One of the interesting, mostly open aspect, natural community groups of eastern North America are the so-called "alvars" of the Great Lakes region. Concentrated in Ontario Canada where these images were taken, alvars include a range of  natural communities. Like many similar habitats in eastern North America they stand in striking contrast to the surrounding, often densely forested landscape. In the image below, these forests consist largely of Jack Pine (Pinus banksiana) and Northern White Cedar (Thuja occidentalis).

Alvar  Inland Pavement - dominated by non-vascular plants, primarily tussock mosses, Bruce Peninsula

It has been shown that the majority of known alvars occur with  approximately 1 km of shorelines (  Many authors, especially Catling and Brownell, 1995 and 1999, distinguish shoreline alvars from those occurring in more interior locations.  The most notable difference between these is the sparseness of the vegetation on shoreline or coastal examples (see images below).

Alvar  Coastal Pavement - sparse to very sparse plant cover, Bruce Peninsula

Alvar  Coastal Pavement - inundated by low water levels and wave actions, Bruce Peninsula

Lobelia kalmii in shoreline alvar@Misery Bay

Fringed Gentian (Gentianopsis sp) in shoreline alvar@Misery Bay

However, Catling and Brownell (1999) also list several plant species indicative of both types. Among their list of species "more or less restricted to shoreline alvars" is Kalm's Lobelia (image, right). Although not included on their list, I noticed fringed gentians (image, below left) only in shoreline alvars as well. 
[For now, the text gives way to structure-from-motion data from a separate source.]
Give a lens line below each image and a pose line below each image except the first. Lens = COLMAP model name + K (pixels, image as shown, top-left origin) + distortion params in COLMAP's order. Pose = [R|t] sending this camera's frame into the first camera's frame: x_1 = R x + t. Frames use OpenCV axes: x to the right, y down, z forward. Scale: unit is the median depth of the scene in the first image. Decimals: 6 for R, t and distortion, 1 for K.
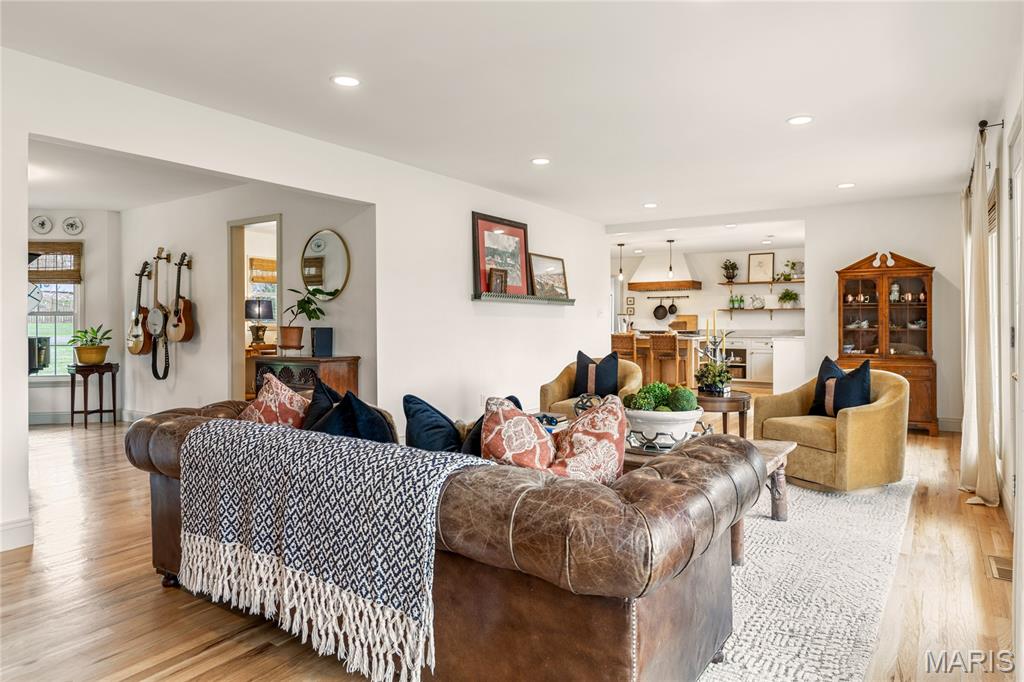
lens RADIAL K [[635.7, 0, 515.3], [0, 635.7, 335.4], [0, 0, 1]] dist [-0.000352, -0.000275]
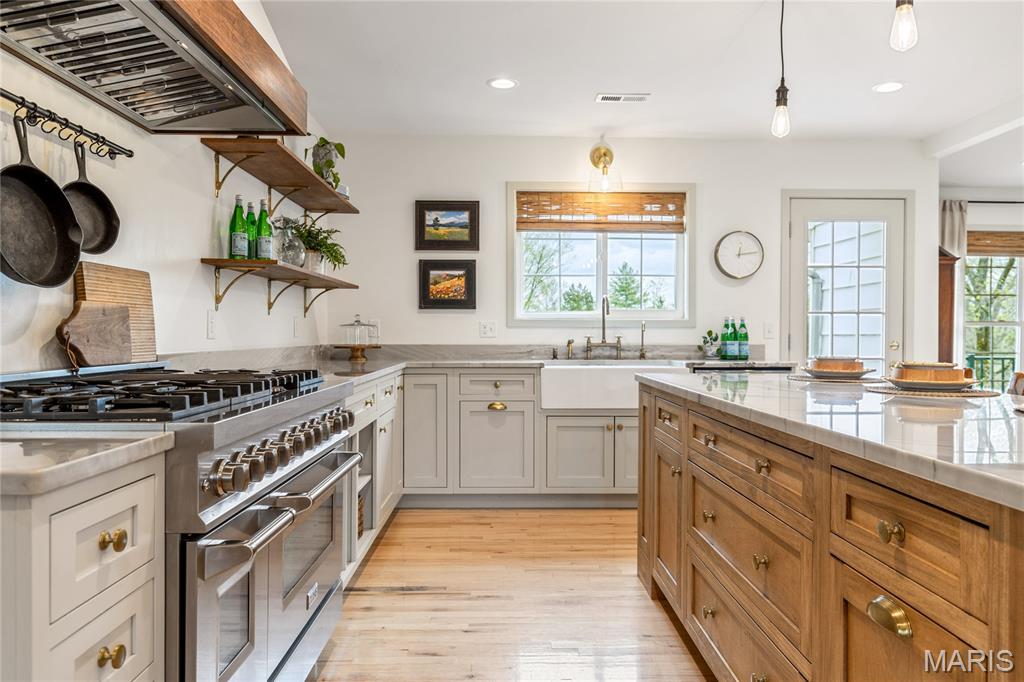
lens RADIAL K [[741.7, 0, 511.8], [0, 741.7, 334.0], [0, 0, 1]] dist [-0.000135, 0.000150]
pose [[-0.565201, -0.002872, 0.824948, 0.065356], [0.010081, 0.999895, 0.010389, -0.017516], [-0.824891, 0.014188, -0.565113, 1.115650]]
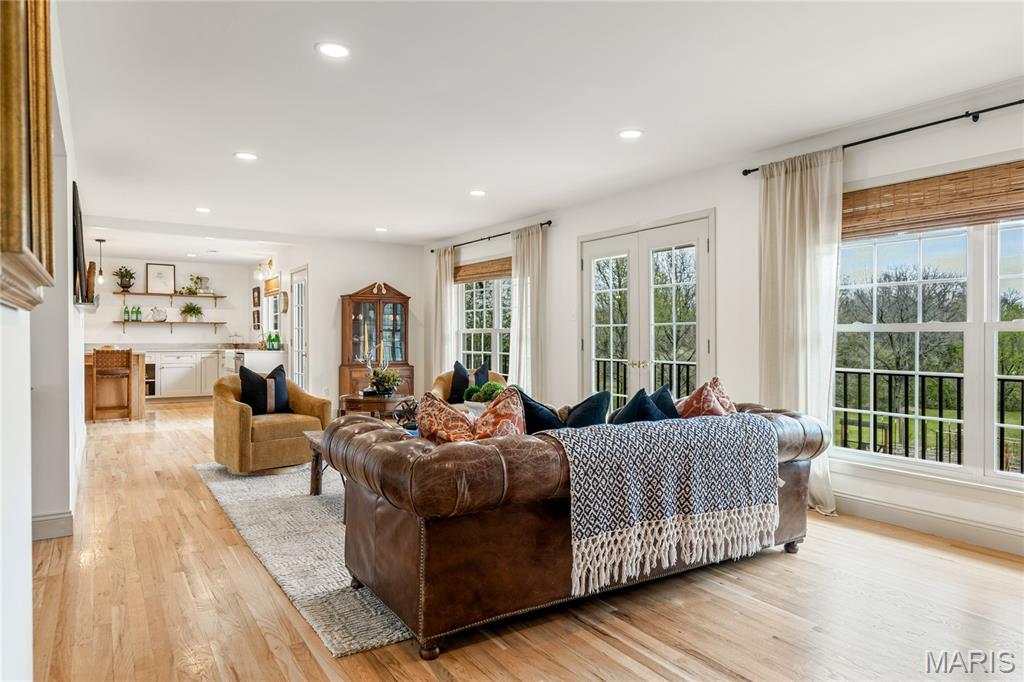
lens RADIAL K [[627.9, 0, 514.1], [0, 627.9, 363.1], [0, 0, 1]] dist [-0.000126, -0.000356]
pose [[0.393118, -0.033629, 0.918873, -0.284960], [0.013874, 0.999434, 0.030641, -0.000945], [-0.919383, 0.000703, 0.393362, 0.136399]]
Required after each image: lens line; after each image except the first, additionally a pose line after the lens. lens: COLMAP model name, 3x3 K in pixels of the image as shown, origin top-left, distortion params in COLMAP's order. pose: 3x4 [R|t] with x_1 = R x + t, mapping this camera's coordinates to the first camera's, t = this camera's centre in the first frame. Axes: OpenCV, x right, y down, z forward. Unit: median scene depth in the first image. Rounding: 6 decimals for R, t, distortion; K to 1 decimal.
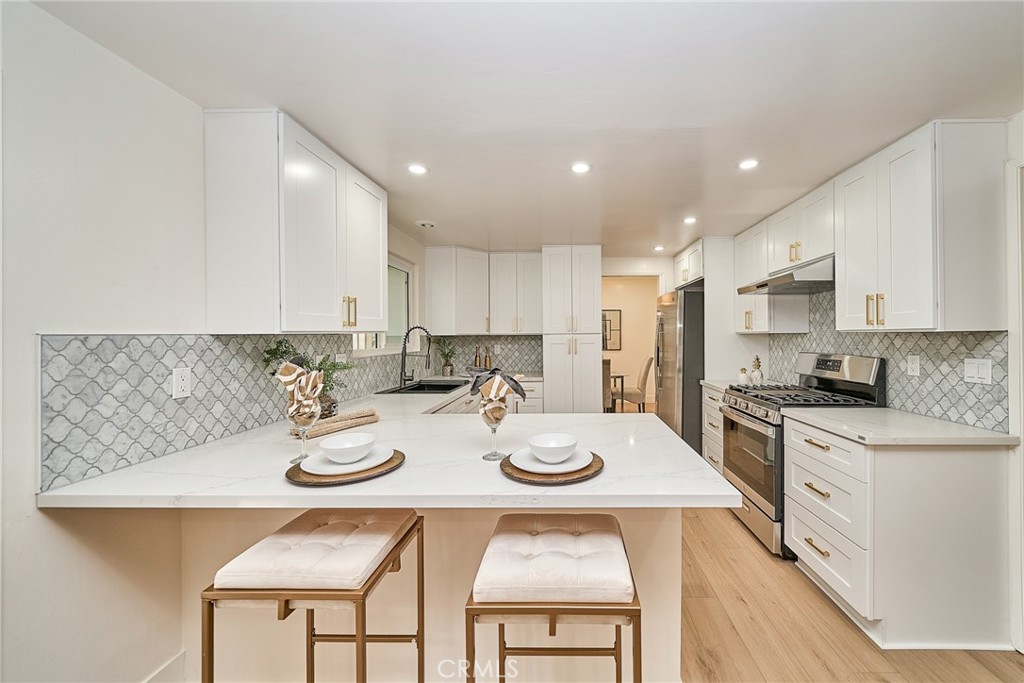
lens RADIAL K [[377.8, 0, 556.0], [0, 377.8, 334.6], [0, 0, 1]] dist [0.002429, -0.000248]
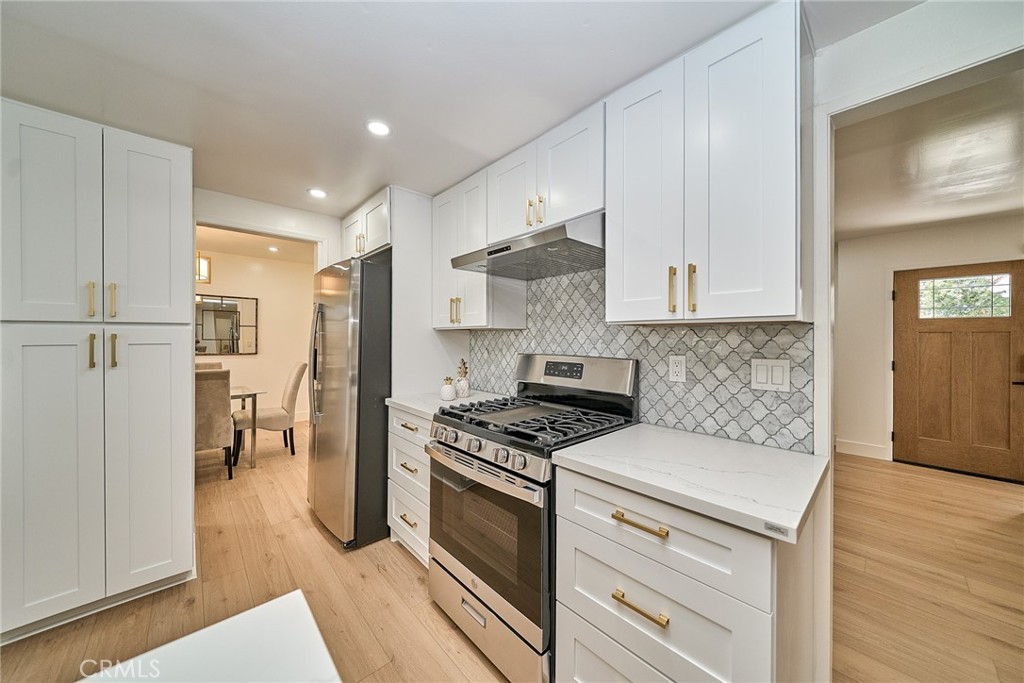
lens RADIAL K [[347.8, 0, 511.7], [0, 347.8, 339.9], [0, 0, 1]] dist [0.001754, -0.000152]
pose [[0.710751, 0.003525, 0.703435, 0.145781], [-0.010524, 0.999929, 0.005623, 0.016433], [-0.703365, -0.011400, 0.710737, 0.549845]]
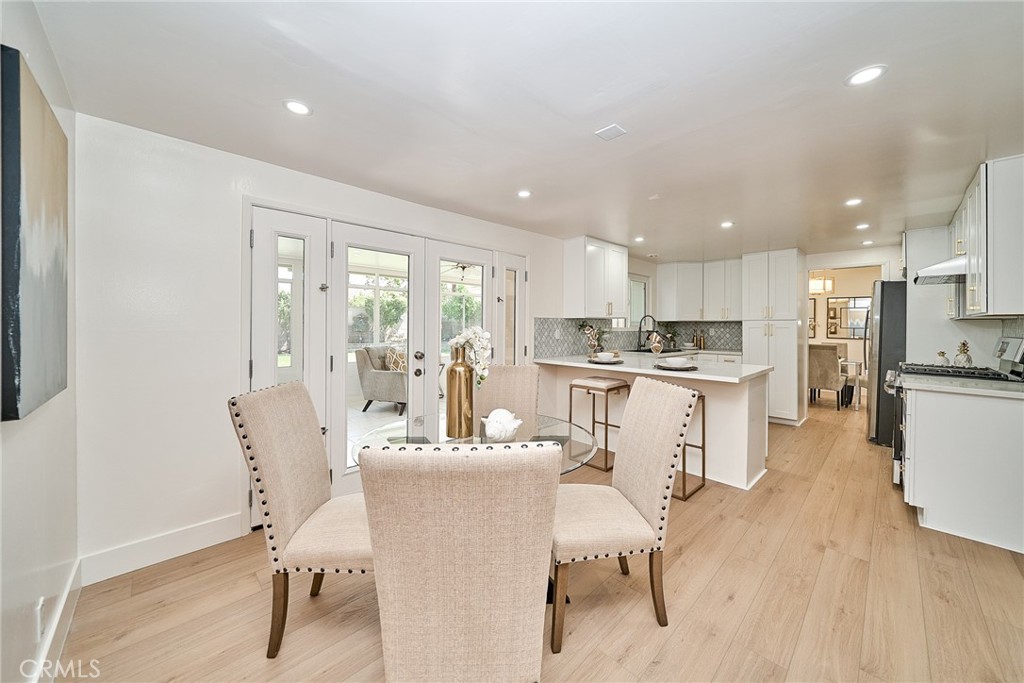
lens RADIAL K [[347.8, 0, 517.5], [0, 347.8, 323.8], [0, 0, 1]] dist [0.001754, -0.000152]
pose [[0.704728, 0.008936, -0.709421, 0.423663], [-0.009122, 0.999952, 0.003535, 0.021443], [0.709419, 0.003980, 0.704776, -0.665818]]
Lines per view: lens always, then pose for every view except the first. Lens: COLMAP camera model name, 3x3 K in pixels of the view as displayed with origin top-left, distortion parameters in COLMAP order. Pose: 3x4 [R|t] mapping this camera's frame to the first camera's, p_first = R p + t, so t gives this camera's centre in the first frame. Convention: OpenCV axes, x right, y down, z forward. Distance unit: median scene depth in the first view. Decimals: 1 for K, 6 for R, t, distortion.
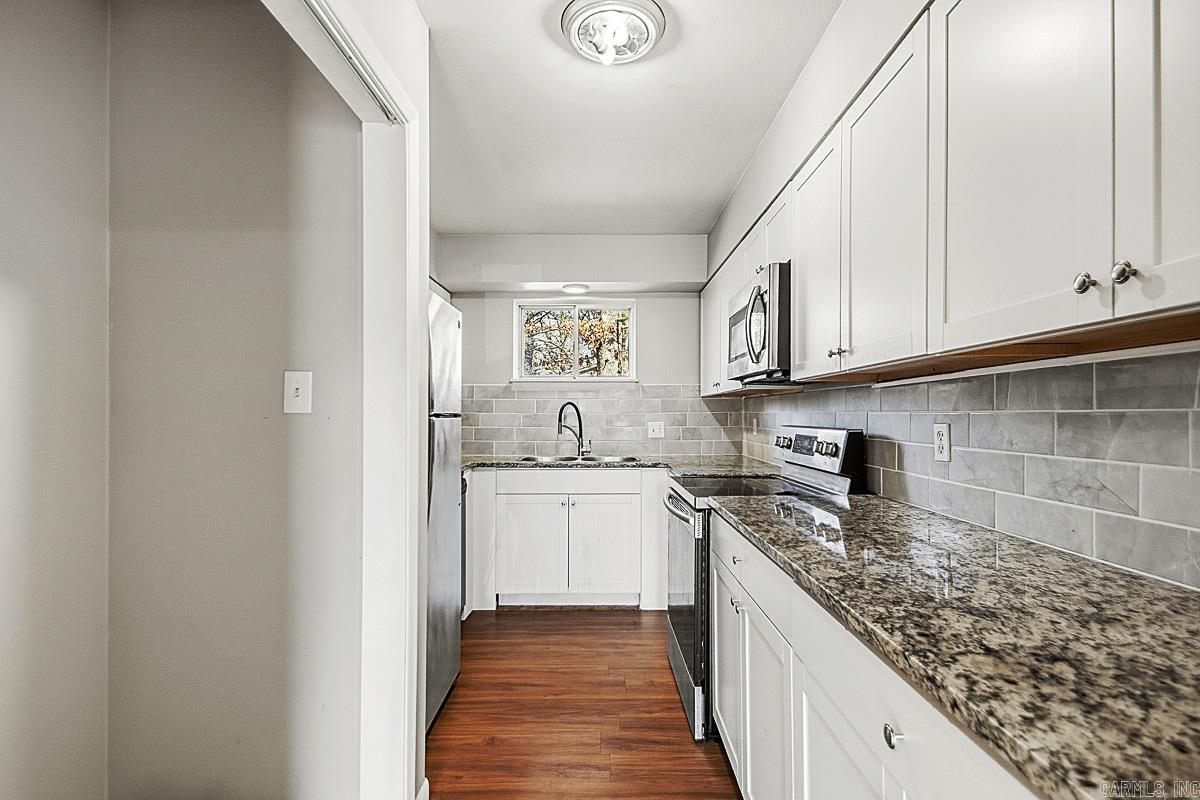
lens RADIAL K [[554.9, 0, 621.2], [0, 554.9, 382.7], [0, 0, 1]] dist [0.000784, -0.010482]
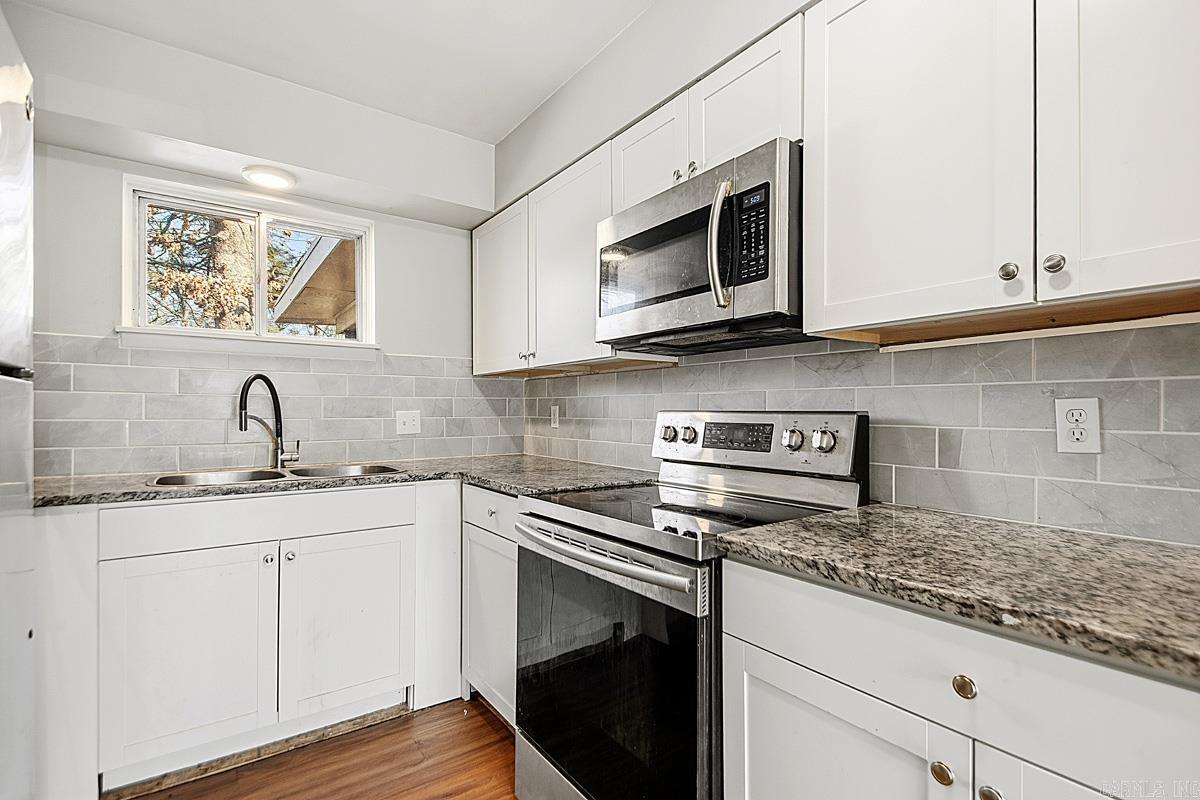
lens RADIAL K [[551.5, 0, 614.2], [0, 551.5, 402.4], [0, 0, 1]] dist [0.024202, -0.010400]
pose [[0.820302, 0.011613, 0.571813, -0.125071], [-0.035161, 0.998927, 0.030154, 0.034695], [-0.570849, -0.044841, 0.819830, 0.336433]]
All North American alvars are restricted to  limestone or dolomite in the Great Lakes region (see map below), stripped of surface material by glaciation action. Several examples I observed  had glacial erratics present. 

Alvar Distribution:

Inland alvar pavement with glacial erratics, Misery Bay

The extent of vegetation cover across alvars is highly variable; NatureServe recognizes at least 13 different natural communities with different structure and composition. 

Inland alvar with very shallow soil, superficially dominated
 by Limestone Calamint (Clinopodium arkansanum), 6/17/17

Limestone Calamint, formerly Calamintha arkansana, was considered a dominant species on Lake Huron alvars according to Catling and Brownell (1999). This appeared to be the case in several examples I saw as well especially in very shallow soils around open inland pavements; NatureServe includes it as a nominal in one of their community types as well.

(Right: Limestone Calamint (Clinopodium arkansanum); 6/17/17)

Only one of the NatureServe described types is considered "sparse", much like the image at 
the top of this page. The majority of the remaining community types are considered grasslands
or shrublands (See NatureServe Explorer).  The following two images are examples I would 
consider alvar shrublands. The first shows an extensive colony of Creeping Juniper 
(Juniperus horizontalis) and could perhaps be considered a dwarf shrubland.  

The second, and perhaps regular 'ole shrubland, has numerous & prominent clumps of Common Juniper (Juniperus communis) with patches of bare soil, grasses, and Shrubby-Cinquefoil (Dasiphora fruticosa).

I conclude this entry with a series of images of herbaceous dominated alvars. The first was quite moist and dominated by Spikerush (Eleocharis sp.), the second was even wetter and dominated by what I believe was Tufted Hairgrass (Deschampsia  caespitosa). The last, is a dry grassland with emergent Common Juniper and Shrubby-Cinquefoil.